11.1 Each clause in these terms and conditions must be read down to the extent necessary to be valid. If a clause cannot be read down to that extent, it must be severed.
11.2 Any waiver of any clause of these terms and conditions is only valid if made in writing and signed by the relevant party.
11.3 Revolution roofing retains the right to vary these terms and conditions from time to time with 30 days notice to the customer (such notice may be inclusions on existing statements, invoices, quotes, confirmations).
11.4 The governing law of these terms and conditions is the law of South Australia, Australia.
12.1 In order to obtain a credit account, Revolution Roofing will collect personal information from the Customer. Revolution Roofing uses this personal information in accordance with the Privacy Act 1988 (Cth).
12.2 The personal information you have disclosed in your application for credit with Revolution Roofing will only be disclosed to the credit referees nominated by you and to our credit rating agency. For further information regarding the privacy of your application please contact the Accounts Officer.
13.1 The Customer acknowledges that the information contained in any promotional material, brochures, and specifications or on its website is provided by Revolution Roofing in good faith and is not to be relied upon as being complete, accurate, or up to date. Such information is subject to change by Revolution Roofing at any time without notice.
13.2 Subject to any terms implied by law which can not be excluded, Revolution Roofing accepts no responsibility for any loss, damage, cost or expense (whether direct or indirect) incurred by the Customer as a result of any error, omission or representation in any information contained in such information or on its Website.

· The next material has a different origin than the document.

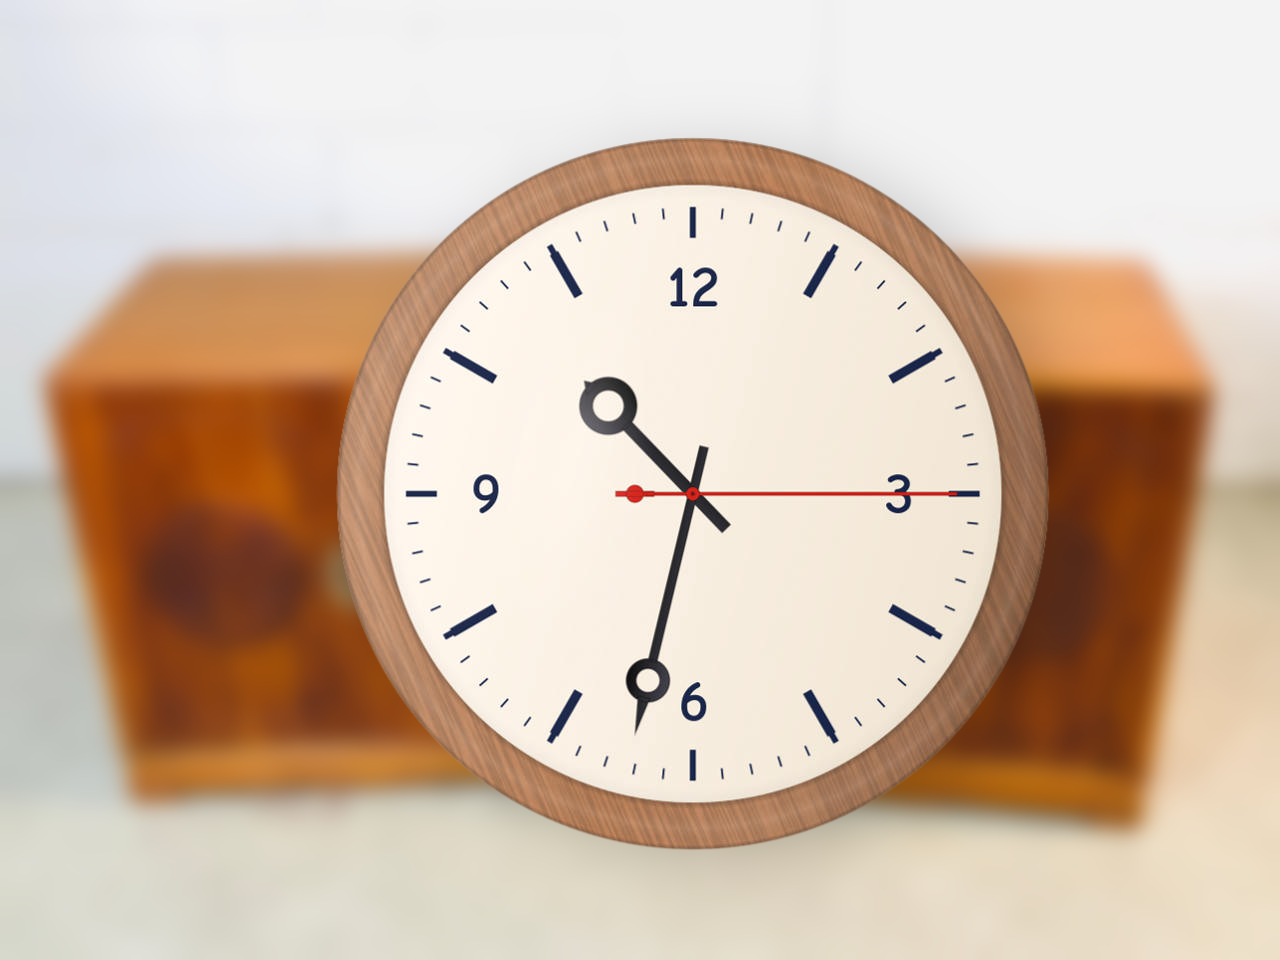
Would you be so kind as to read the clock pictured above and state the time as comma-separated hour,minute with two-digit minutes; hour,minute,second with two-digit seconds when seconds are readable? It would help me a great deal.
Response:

13.3 Revolution Roofing is not responsible for the content or the accuracy of any information of any site accessed from its website (including without limitation sites linked through advertisements or through any search engine). The content of any site accessed from its website is the responsibility of the owner of that site. For the avoidance of doubt, unless otherwise specified, a link from its website to another site should not be construed as an endorsement by Revolution Roofing of that site or any of its products and services offered.
13.4 Revolution Roofing does not accept any responsibility or liability for any claims arising out of your use of these links or of the descriptions or information contained on such sites.